# [What is asked]
In the data, change "guitar tablature" to "guitar tab" and keep every other line the same.

# [Stored data]
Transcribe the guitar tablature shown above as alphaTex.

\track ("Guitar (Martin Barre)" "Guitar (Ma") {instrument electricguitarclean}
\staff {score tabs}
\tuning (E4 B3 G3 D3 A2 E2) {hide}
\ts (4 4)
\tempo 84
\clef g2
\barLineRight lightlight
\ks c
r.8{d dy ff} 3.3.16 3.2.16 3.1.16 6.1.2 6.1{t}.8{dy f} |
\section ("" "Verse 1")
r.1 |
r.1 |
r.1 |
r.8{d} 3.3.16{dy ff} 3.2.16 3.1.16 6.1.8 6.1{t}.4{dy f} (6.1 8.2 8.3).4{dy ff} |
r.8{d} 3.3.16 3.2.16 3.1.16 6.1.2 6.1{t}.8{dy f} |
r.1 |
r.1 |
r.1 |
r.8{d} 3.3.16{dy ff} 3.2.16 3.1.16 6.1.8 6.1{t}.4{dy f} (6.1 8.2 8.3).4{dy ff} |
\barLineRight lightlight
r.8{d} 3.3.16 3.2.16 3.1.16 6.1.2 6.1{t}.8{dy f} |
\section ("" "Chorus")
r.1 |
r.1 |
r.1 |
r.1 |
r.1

# [Worked answer]
Transcribe the guitar tab shown above as alphaTex.

\track ("Guitar (Martin Barre)" "Guitar (Ma") {instrument electricguitarclean}
\staff {score tabs}
\tuning (E4 B3 G3 D3 A2 E2) {hide}
\ts (4 4)
\tempo 84
\clef g2
\barLineRight lightlight
\ks c
r.8{d dy ff} 3.3.16 3.2.16 3.1.16 6.1.2 6.1{t}.8{dy f} |
\section ("" "Verse 1")
r.1 |
r.1 |
r.1 |
r.8{d} 3.3.16{dy ff} 3.2.16 3.1.16 6.1.8 6.1{t}.4{dy f} (6.1 8.2 8.3).4{dy ff} |
r.8{d} 3.3.16 3.2.16 3.1.16 6.1.2 6.1{t}.8{dy f} |
r.1 |
r.1 |
r.1 |
r.8{d} 3.3.16{dy ff} 3.2.16 3.1.16 6.1.8 6.1{t}.4{dy f} (6.1 8.2 8.3).4{dy ff} |
\barLineRight lightlight
r.8{d} 3.3.16 3.2.16 3.1.16 6.1.2 6.1{t}.8{dy f} |
\section ("" "Chorus")
r.1 |
r.1 |
r.1 |
r.1 |
r.1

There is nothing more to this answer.